Ruling: Pl demands that def return 10,000 NIS that a municipality mistakenly gave him for a Purim program she ran as the sides were parting, for which she billed the municipality and paid taxes, after she did the program without the help she asked for from def. Def explained why he was unable to provide the help and claimed that, in any case, based on the timing, the money belongs to him. Ruling: Based on beit din’s arrangements for transfer of the business, all monies received for services rendered before May 1 belong to def. It does not make a difference if def helped or did not. If pl (improperly) sent the municipality an invoice which resulted in her paying taxes, she caused herself the problem and does not receive compensation.

Pl demands half of the income from special events, which netted 189,000 NIS, based on an oral agreement due to the fact that pl was not being paid profits. Def denies such an agreement. Ruling: A few factors weaken pl’s claim. There is no circumstantial evidence of such an agreement or of an early claim of that money. Pl raised the claim in beit din at a late point in the adjudication. The sides’ written agreement lists such events as a basic obligation of pl, not a special, additional one. We also reasoned that pl might have made up for doing less therapy than expected by doing more of other things, such as special projects. Therefore, without substantiation, pl will not get anything from this claim.

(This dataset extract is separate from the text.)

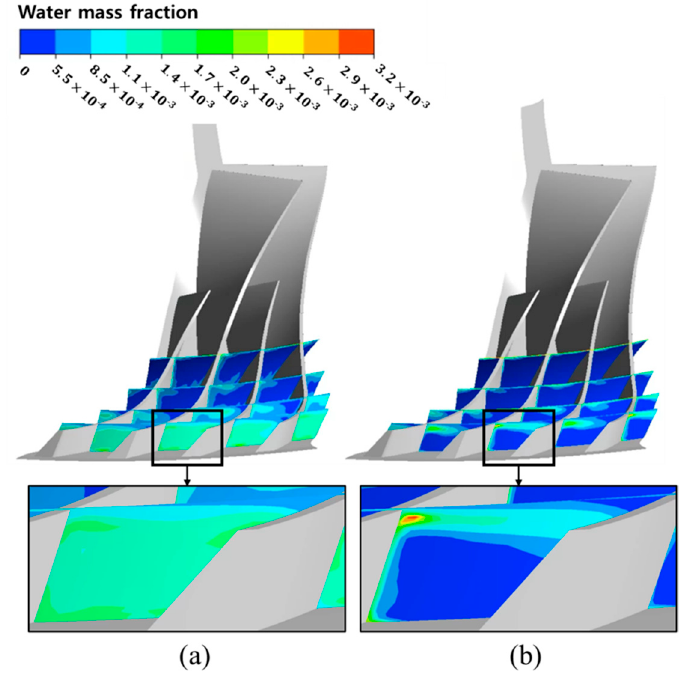
Figure 11. Comparison results of the mass fraction for the case of droplet diameter; ( a ) d r = 2 µ m and ( b ) d r = 6 μ m.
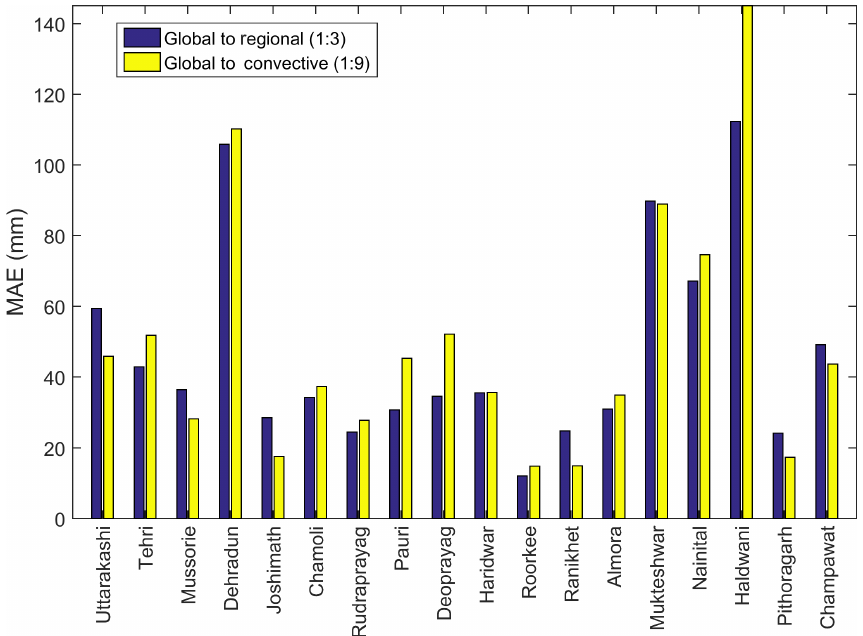
Figure D1. Bar plot representing the mean absolute errors in simulating rainfall across the 18 rain gauge locations on global to regional (G2R) scale (1:3) and global to convection-permitting (G2C) scale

Pl’s husband provided many services for the center and allowed it to use his property and has not gotten paid; the value of these is scores of thousands of NIS. Def’s only response was that the claim was made too late. Ruling: The Rama (Choshen Mishpat 264:4) rules that when one does a service for his fellow without being asked, we normally assume that he is to be paid, not that he was doing it for free. The Chatam Sofer (Shut V:119) says that delay in requesting pay is not an indication of waiving his rights. However, pl, in her summary of claims, explained that since the work had been done under false pretenses (regarding the chances of pl receiving profit), she can ask for money now. This means that she admits mechila previously, and she did not sufficiently prove the false pretenses. Additionally, the recipient of the award would be pl’s husband, but he is not a litigant in our proceedings. Therefore, there is no award of payment.